If it is not about Reality does that not mean that, as Reality is nevertheless being acknowledged, assumptions are being made about something "other" than Reality? Is this something "other" not then appearance [or similar term]?
Matt:
As soon as I read your first line, I had a strong feeling about what your concern was. Pragmatists don't make assumptions about big "R" Reality, which you correctly pulled from me as "the way the world really is". Your question is about what pragmatists are making assumptions about, if not Reality. Now, you've actually pulled out all the applicable stuff I need to unpack what I mean, so bravo to you on that. Pragmatists capitalize the "R" in "Reality" to differentiate it from "reality," that general stuff we experience, what's all around us. You get a big R Reality by making the appearance/reality split. What the split means is that some of the stuff we experience is "appearance" and some of it "Reality" (the reason why I nor Rorty capitalize the "reality" in the "appearance/reality" split is because when "reality" is opposed "appearance" it already receives the distinctiveness it needs, whereas when we just have the word "reality" hanging about, we use the big R for a
quick and easy differentiation). When we don't make the distinction, none of our experience is either closer or farther away from Reality--its all just reality. Distance becomes a poor metaphor (so does "mediation" for that matter).
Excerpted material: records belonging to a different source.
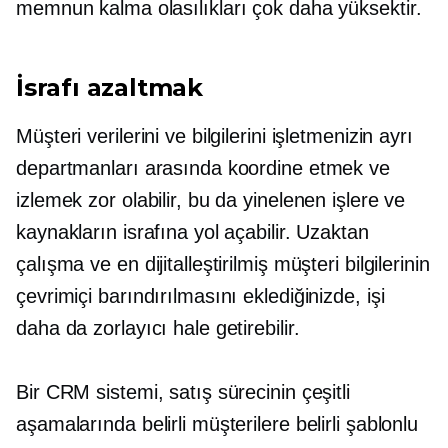
memnun kalma olasılıkları çok daha yüksektir.
İsrafı azaltmak
Müşteri verilerini ve bilgilerini işletmenizin ayrı
departmanları arasında koordine etmek ve
izlemek zor olabilir, bu da yinelenen işlere ve
kaynakların israfına yol açabilir. Uzaktan
çalışma ve en dijitalleştirilmiş müşteri bilgilerinin
çevrimiçi barındırılmasını eklediğinizde, işi
daha da zorlayıcı hale getirebilir.
Bir CRM sistemi, satış sürecinin çeşitli
aşamalarında belirli müşterilere belirli şablonlu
So, pragmatists make assumptions about reality, not Reality. It may seem to be splitting hairs, but I think its quite the opposite. When we drop the dichotomy that gives us Platonic metaphysics, we drop the entire tradition of trying to get our descriptions of reality closer and closer to the Correct Description of Reality. Pragmatists don't like this tradition because, for one reason, they have no idea how we would decide when we have a Correct Description of Reality. Locke pointed that out a long time ago and philosophers skeptical about the idea of metaphysics have been playing on that same theme ever since. Instead, pragmatists simply forward description of reality and whichever ones work better, we use.
Paul said:
As you've probably been through all of this before, Matt, I'm sorry to be a pain!
Matt:
Honestly, no worries. Unlike some of my other interlocuters, you seem to be genuine in your attempt to figure out what I keep going on and on about. I've never needed people to agree with me or pragmatism, but I can tell when people are trying to grasp it, whether or not they end up loving it or then trying to kill it. And I've been able to put a few ideas together that I haven't done before, so I think I've progressed a little, too, thanks to you.